> **Description of the task**: From the listing below, copy only the lines running from the line that contains "left front paw: (453, 794)" to the line that contains "left shoulder: (817, 781)", both included.

> **Records to process**:
+++
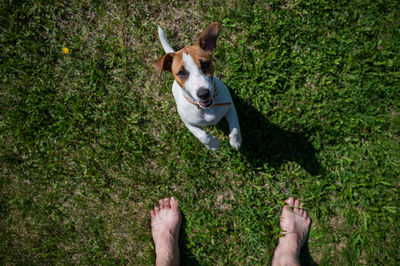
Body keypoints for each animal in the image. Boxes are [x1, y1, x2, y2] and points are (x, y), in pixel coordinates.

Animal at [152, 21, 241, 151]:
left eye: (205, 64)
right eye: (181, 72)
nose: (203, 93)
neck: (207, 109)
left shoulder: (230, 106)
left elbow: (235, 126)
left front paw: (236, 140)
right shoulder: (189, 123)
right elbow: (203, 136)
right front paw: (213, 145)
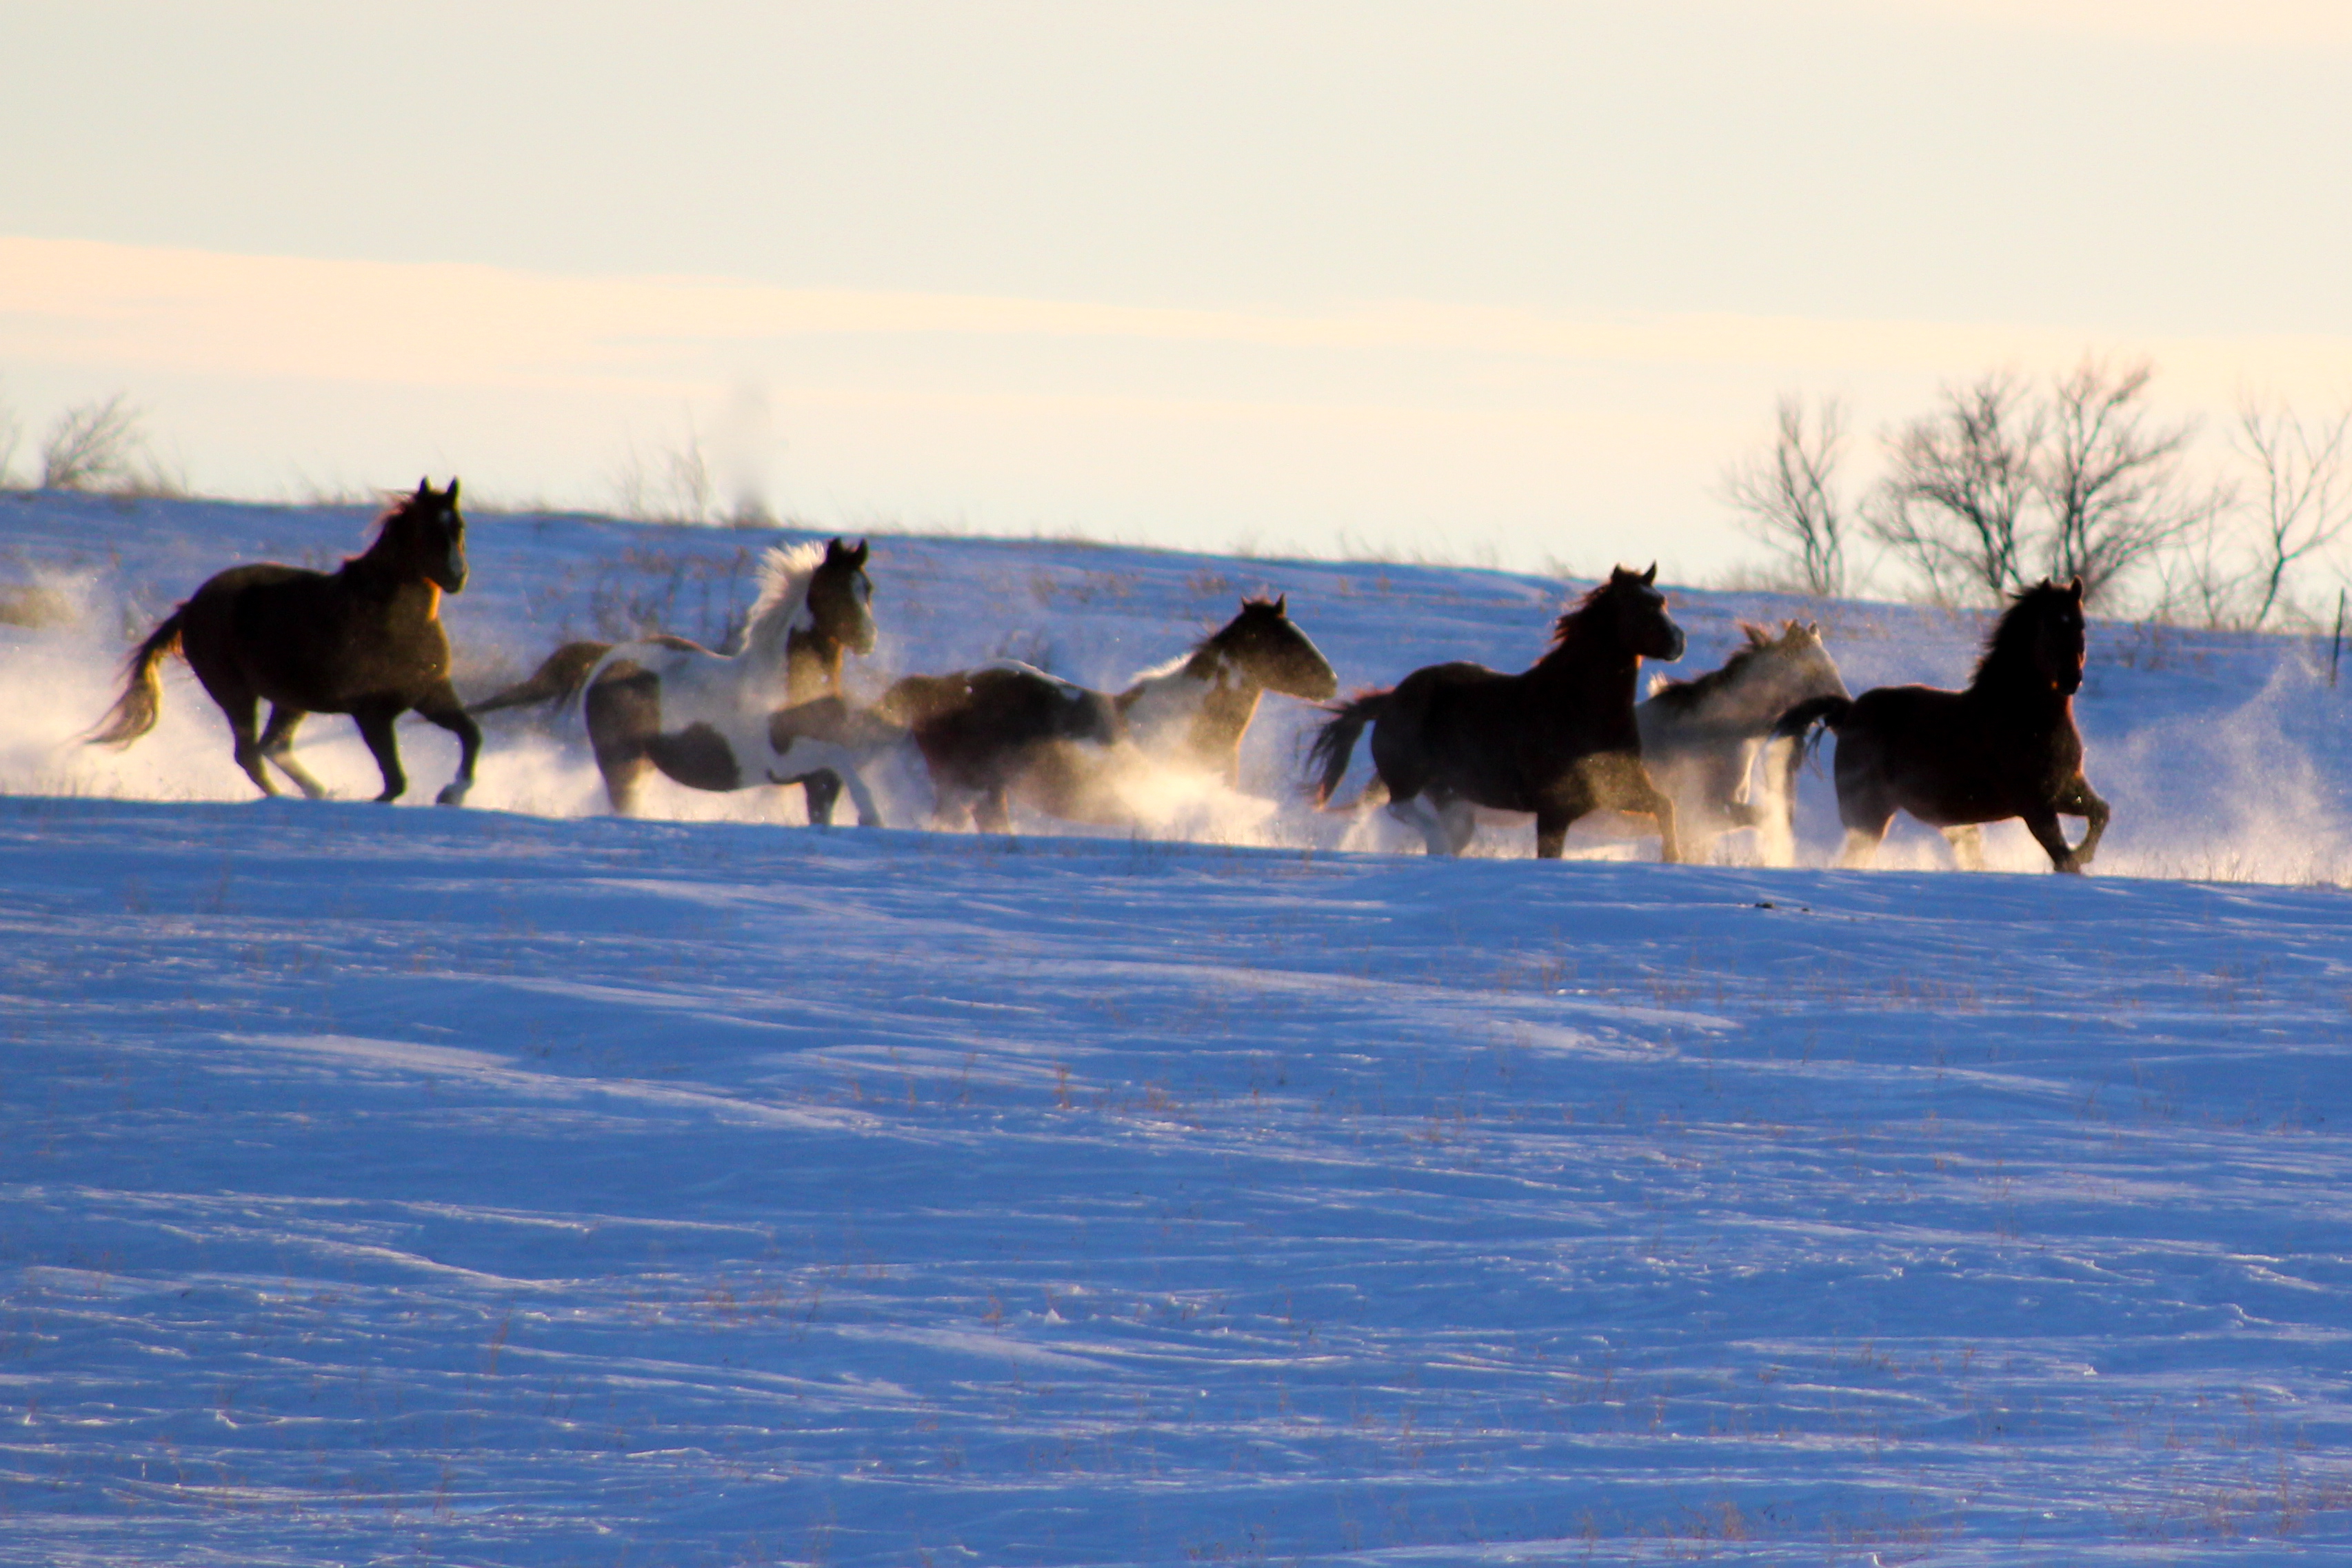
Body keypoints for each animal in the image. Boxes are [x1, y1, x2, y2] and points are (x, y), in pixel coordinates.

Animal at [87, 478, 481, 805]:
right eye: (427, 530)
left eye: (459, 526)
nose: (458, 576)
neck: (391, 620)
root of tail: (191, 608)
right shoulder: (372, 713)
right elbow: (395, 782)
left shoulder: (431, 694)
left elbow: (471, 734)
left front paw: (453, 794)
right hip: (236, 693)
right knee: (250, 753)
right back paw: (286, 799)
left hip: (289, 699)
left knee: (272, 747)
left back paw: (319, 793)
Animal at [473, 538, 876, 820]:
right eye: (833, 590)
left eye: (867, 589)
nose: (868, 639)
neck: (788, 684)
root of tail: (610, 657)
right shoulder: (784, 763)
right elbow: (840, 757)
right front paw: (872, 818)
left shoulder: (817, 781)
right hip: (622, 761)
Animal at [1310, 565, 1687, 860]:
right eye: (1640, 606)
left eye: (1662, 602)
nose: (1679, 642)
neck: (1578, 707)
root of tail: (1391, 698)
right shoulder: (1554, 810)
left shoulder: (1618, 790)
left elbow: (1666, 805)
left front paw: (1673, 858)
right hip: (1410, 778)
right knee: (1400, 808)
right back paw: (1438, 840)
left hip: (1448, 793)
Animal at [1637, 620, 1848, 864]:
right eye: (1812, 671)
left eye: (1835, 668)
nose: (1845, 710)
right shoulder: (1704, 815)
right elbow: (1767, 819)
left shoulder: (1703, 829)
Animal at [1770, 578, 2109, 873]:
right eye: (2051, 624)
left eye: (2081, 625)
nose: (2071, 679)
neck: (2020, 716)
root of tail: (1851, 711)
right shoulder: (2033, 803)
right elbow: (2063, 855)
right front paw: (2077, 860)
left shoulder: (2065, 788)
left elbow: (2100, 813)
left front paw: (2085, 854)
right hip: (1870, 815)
+++
> **Answer box**:
left front paw: (453, 794)
right hip: (236, 693)
right knee: (250, 753)
right back paw: (286, 799)
left hip: (289, 699)
left knee: (272, 747)
left back paw: (319, 793)
Animal at [473, 538, 876, 820]:
right eye: (833, 590)
left eye: (867, 589)
nose: (868, 639)
neck: (788, 684)
root of tail: (610, 657)
right shoulder: (784, 763)
right elbow: (840, 757)
right front paw: (872, 818)
left shoulder: (817, 781)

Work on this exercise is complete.